Further, it is an object of the present disclosure that personal information data should be managed and processed to minimize the risk of inadvertent or unauthorized access or use. Once the data is no longer needed, risk can be minimized by limiting the data collection and deleting the data. In addition, and when applicable, included in certain health-related applications, the data de-identification may be used to protect the privacy of the user. De-identification may be facilitated by removing specific identifiers (e.g., date of birth, etc.), controlling the amount or specificity of stored data (e.g., collecting location data at a city level instead of at an address level), controlling how data is stored (e.g., aggregating data among users), and/or other methods, as appropriate.

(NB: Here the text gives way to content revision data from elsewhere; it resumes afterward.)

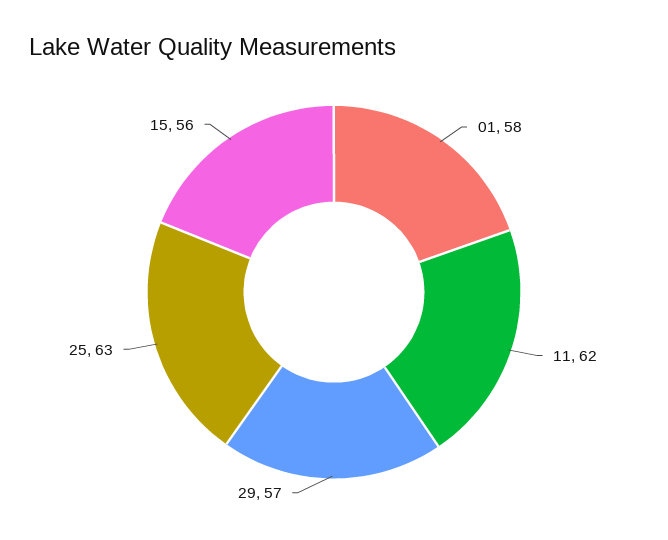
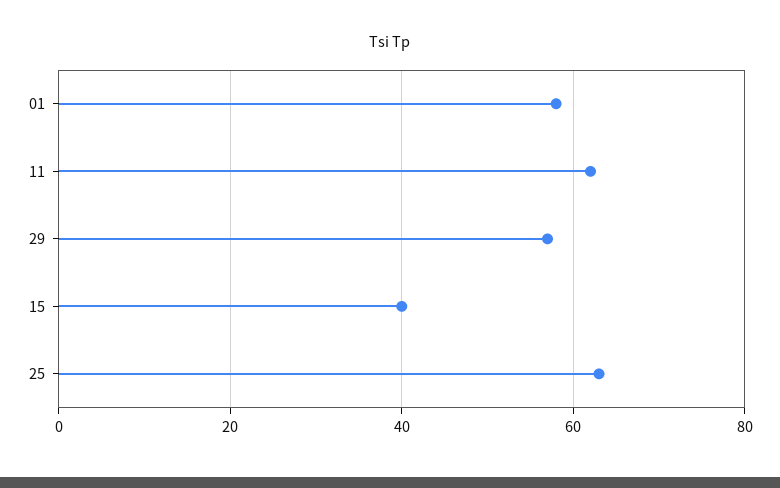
  {
    "01": 58,
    "11": 62,
    "29": 57,
    "25": 63,
-   "15": 56
+   "15": 40
  }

Thus, while the present disclosure broadly covers the use of personal information data to implement one or more of the various disclosed examples, the present disclosure also contemplates that the various examples may also be implemented without accessing such personal information data. That is, various examples of the disclosed technology do not fail to function properly due to the lack of all or a portion of such personal information data. For example, content may be selected and delivered to a user by inferring preferences based on non-personal information data or absolute minimum amount of personal information such as content requested by a device associated with the user, other non-personal information available to a system for virtual object placement based on a reference expression, or publicly available information.